« Disons que nous en sommes à un stade
émergent », explique Laurence Bibas, l’une des premières Françaises à vouloir
faire profiter les travailleurs des atouts de la « pleine conscience ».
L’expression désigne le fait de diriger
son attention délibérément sur le moment présent, avec bienveillance. C’est ce
que les Anglo-Saxons appellent mindfulness.
Membre de l’Association pour le
développement de la mindfulness (ADM), Laurence Bibas a effectué sa première
mission en entreprise il y a deux ans seulement.
« Depuis, la Lyonnaise des eaux, Danone,
GDF Suez ont fait appel à moi pour former les encadrants et leurs équipes. Soit
pour une journée de séminaire, soit pour des sessions de trois heures par
semaine durant un mois et demi. Je leur apprends à méditer sans ressasser le
passé, sans anticiper le futur, ce qui permet de réduire le stress. Aux
Etats-Unis, cela fait des décennies que la méditation est pratiquée, des
prisons aux hôpitaux, de l’école au bureau. En France, nous en sommes aux
balbutiements, mais on perçoit une vraie curiosité. »
D’autant plus forte que travail en temps
de crise rime souvent avec dépression, voire suicide.
Un marché porteur mais critiqué
« Démunis, les responsables de ressources
humaines font trop souvent appel à la méditation comme un “truc” antistress
efficace en quelques heures, déplore l’écrivain Fabrice Midal, fondateur de
l’école occidentale de méditation. Or méditer exige régularité et constance.
Mais cela vaut le coup. »
Créateur de la collection Esprit
d’ouverture, chez Belfond, Midal constate l’engouement pour les livres sur la
méditation. Ainsi les 300 000 exemplaires vendus de Méditer jour après jour, de
Christophe André, en 2011, les 15 000 exemplaires d’Apprendre à méditer, qu’il
a lui-même publié en 2013, et les 10 000 exemplaires du tout nouveau Méditer au
travail, de Michael Chaskalson.
« Le Connectez-vous à vous-même que
Chade-Meng Tan a mis au point pour Google, par exemple, est une formidable
promesse d’une vie professionnelle plus harmonieuse », se persuade-t-il.
Sociologue du travail, Danièle Linhart
est bien plus sceptique : « Je crains que cette proposition soit
instrumentalisée dans le seul but d’accentuer la rentabilité des employés.
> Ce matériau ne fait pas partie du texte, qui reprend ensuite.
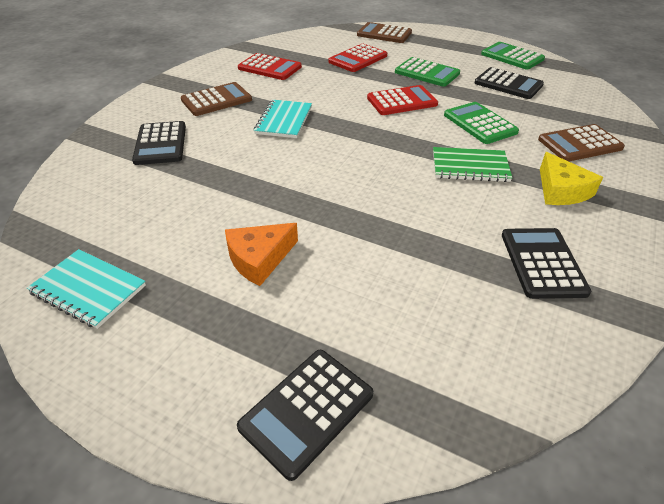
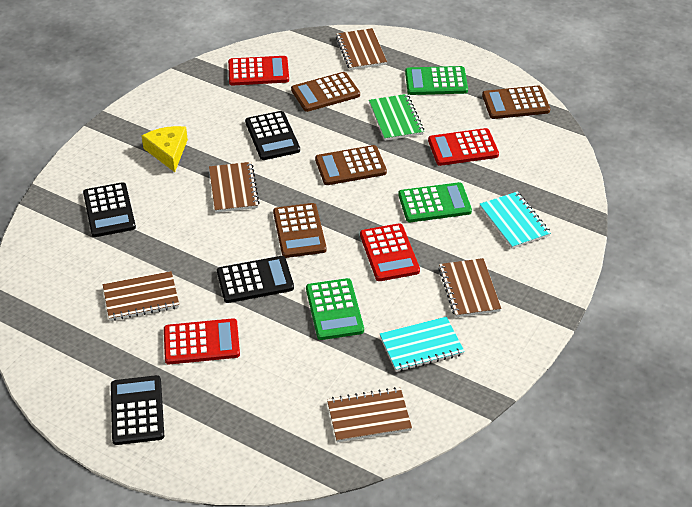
brown calculator: [181,82,252,116] [357,22,412,43] [538,124,625,162] = 3 -> [273,203,327,258] [291,72,360,112] [315,145,387,185] [482,86,550,119] = 4
brown notebook: none = 0 -> [103,271,179,321] [209,162,260,213] [327,387,412,442] [336,28,387,70] [438,258,502,317] = 5
orange cheese: [225,223,298,286] = 1 -> none = 0
red calculator: [238,53,302,80] [328,44,387,72] [367,85,438,115] = 3 -> [164,318,240,364] [228,56,289,85] [360,223,420,281] [428,128,499,166] = 4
Il y
a une forme de cynisme à proposer de masser, déstresser, etc., les salariés,
histoire qu’ils aillent mieux... à défaut de réparer ce qui les fait souffrir.
Cela ressemble à une médecine de guerre. Ne vaut-il pas mieux la paix ? »
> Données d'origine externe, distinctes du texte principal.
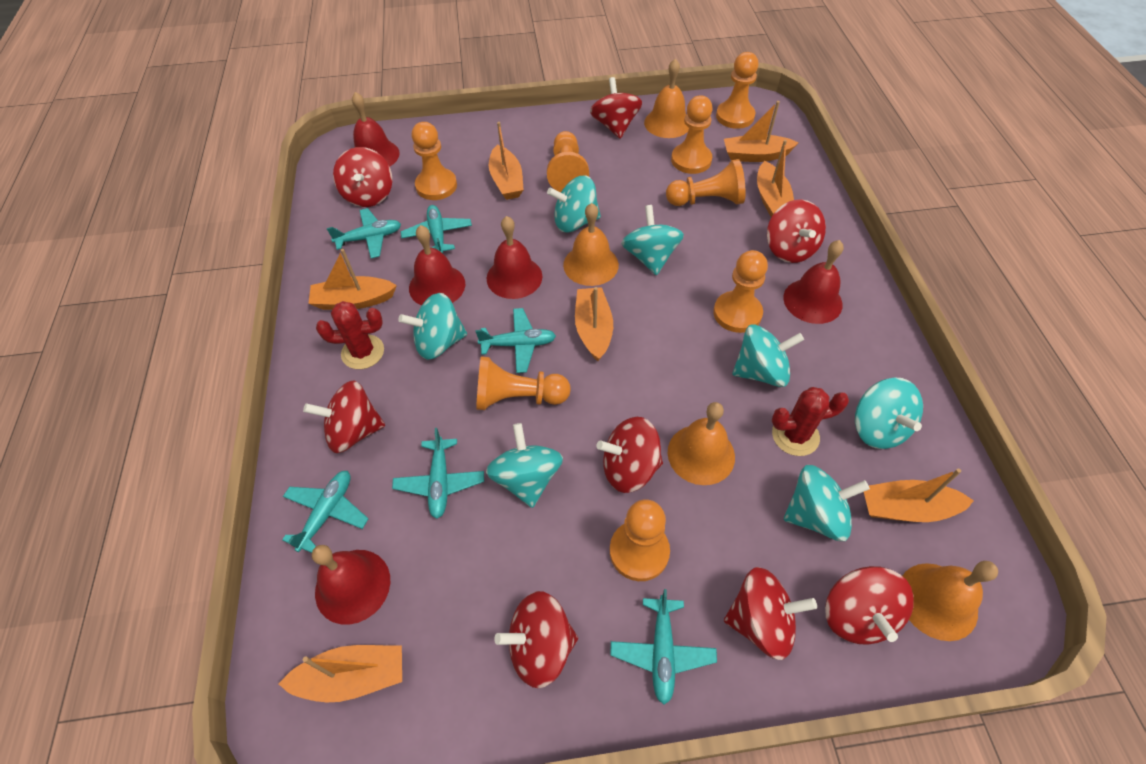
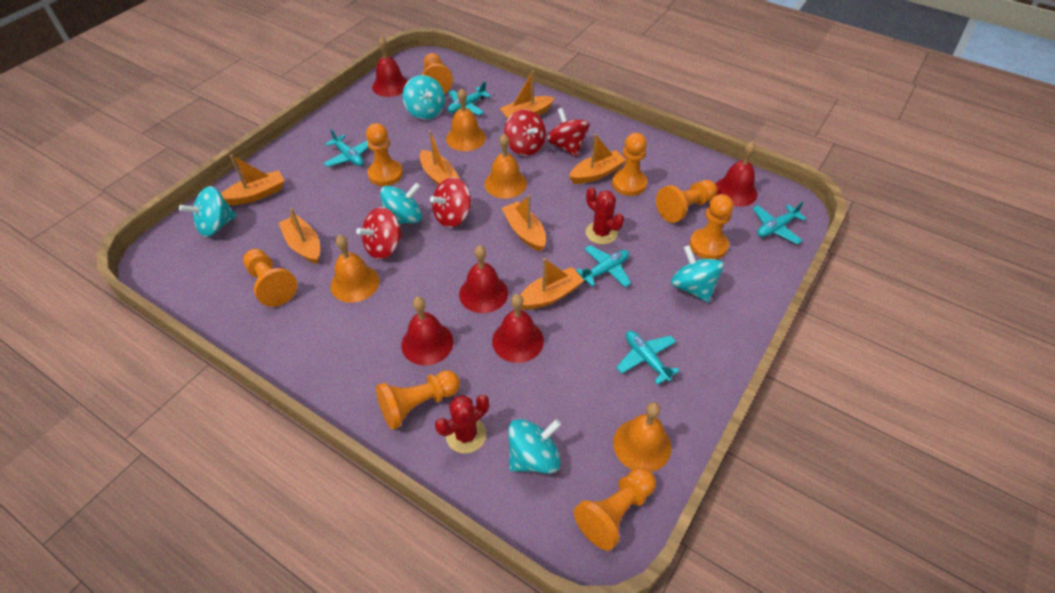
red spinning top: [303,381,385,453] [333,147,392,207] [494,591,578,688] [590,77,642,139] [597,417,663,493] [724,567,817,660] [767,199,826,263] [825,566,914,645] = 8 -> [356,207,403,259] [430,177,471,227] [504,109,546,156] [547,108,590,157] = 4
turquoise plane: [282,471,368,553] [327,208,401,258] [392,428,484,519] [400,205,472,253] [475,308,556,373] [610,589,717,705] = 6 -> [323,129,368,167] [447,81,491,115] [576,245,631,287] [616,331,680,385] [753,201,807,244] = 5
turquoise spinning top: [398,293,467,360] [486,423,563,508] [547,176,601,232] [621,205,684,275] [732,324,804,387] [784,465,870,541] [855,378,923,449] = 7 -> [179,186,237,237] [380,182,422,224] [403,75,445,120] [508,419,561,474] [671,245,724,303] = 5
Même sentiment chez Marie Pezé,
psychologue, qui a créé la première consultation sur la souffrance au travail :
« Cela ressemble à un gadget de plus, comme les caissons de récupération, les
siestes... Au lieu de s’attaquer aux problèmes de flux tendus, de pression
toujours plus forte ou, déjà, de commencer à ne pas placer des réunions le soir
! »
Alors ? Aplanir son flot d’émotions pour
– seulement – être plus « efficace » au travail ?
« On ne pourra pas éviter que n’importe
qui s’engouffre dans la mode de la méditation et fasse n’importe quoi, nuance
Laurence Bibas. Mais si on le fait sérieusement, méditer, c’est au contraire
devenir moins instrumentalisé. Parce qu’on apprend à redevenir bienveillant
avec soi-même. » Beaucoup visiblement en attendent ce résultat.
Source : Le Parisien Magazine, 17 avril 2014
Note du
CIPPAD : il convient de
rappeler que la méditation de Pleine Conscience ou Mindfulness n’est qu’une adaptation de la méditation Vipassana de
S.N. Goenka. Il s’agit d’une forme de méditation par le vide, basée sur
l’écoute de sa respiration. L’association américaine International Cultic Studies Assocation rapporte des témoignages
troublants concernant la méditation Vipassana.